第4章では、雇用と物価をめぐる近年の日本銀行の二つの誤算についてお話しします。2013年に異次元緩和を始めた際、2%インフレ達成の短期決戦に踏み切ったのは、団塊世代の退職で人手不足が始まり、賃金が上昇すると日銀首脳が見込んでいたからだと思われます。しかし実際には、高齢者と女性の労働供給の増大が賃金上昇を大きく抑えることになりました。これが第一の誤算です。第二の誤算は、現在進行中ですが、当初、短期に終息すると説明していた円安インフレが長引いていることです。これは、働き方改革で、正社員が残業を行うことができなくなり、経済の供給の天井が低くなっていることが大きく影響していると思われます。
働き方改革で、残業が増やせなくなったことは、供給サイドの柔軟性を損ない、潜在成長率が低下していることを意味します。なぜ、この深刻な事態を政策当局者は見過ごしているのでしょうか。第5章では、1990年代に日本の潜在成長率が大きく下方屈折した際も、週40時間労働制への移行という働き方改革が大きく影響していたにもかかわらず、今回と同様、政策当局者が問題を見過ごしていたことを明らかにします。
····················
▶ **課題と演習**:
• a. 次の(i)〜(iii)がそれぞれ本文と合っているかを判定してください。各項目に「はい」か「いいえ」で答え、判断の決め手となる本文の語句を一字も変えずに引用すること。
(i) 異次元緩和は2013年に始まった。
(ii) 円安インフレは、当初の説明どおり短期に終息した。
(iii) 第5章では、1990年代に日本の潜在成長率が大きく下方屈折したことを取り上げる。
• b. 本文のうち、「働き方改革で、残業が増やせな」から「ていたことを明らかにします。」までを、一字も変えずに出力せよ。
以下の一覧は、本文とは別の出典から取ったものである。

▶ **出典データ**:
····················
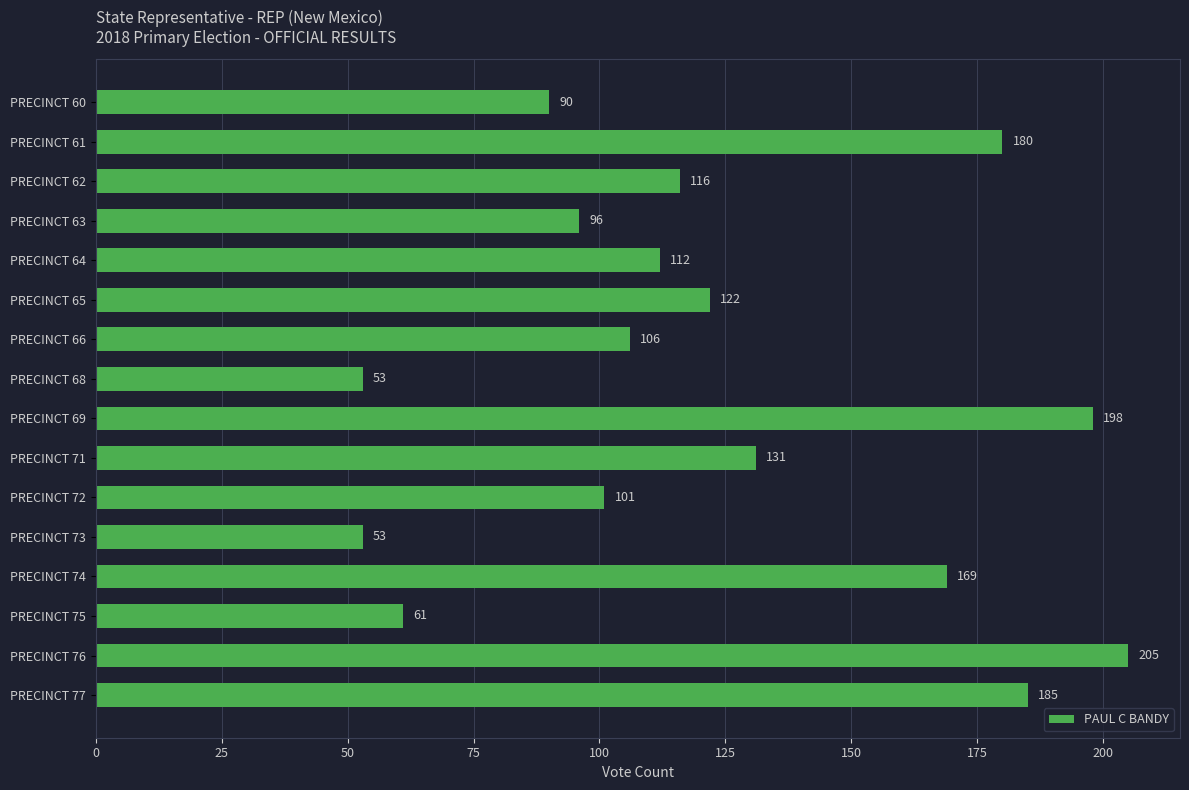

The value at PRECINCT 77 is 111. True or false?

False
····················
▶ **各問の解答**:
• a.
(i) はい:「2013年に異次元緩和を始めた際」
(ii) いいえ:「当初、短期に終息すると説明していた円安インフレが長引いていることです」
(iii) はい:「第5章では、1990年代に日本の潜在成長率が大きく下方屈折した際も」

• b.
働き方改革で、残業が増やせなくなったことは、供給サイドの柔軟性を損ない、潜在成長率が低下していることを意味します。なぜ、この深刻な事態を政策当局者は見過ごしているのでしょうか。第5章では、1990年代に日本の潜在成長率が大きく下方屈折した際も、週40時間労働制への移行という働き方改革が大きく影響していたにもかかわらず、今回と同様、政策当局者が問題を見過ごしていたことを明らかにします。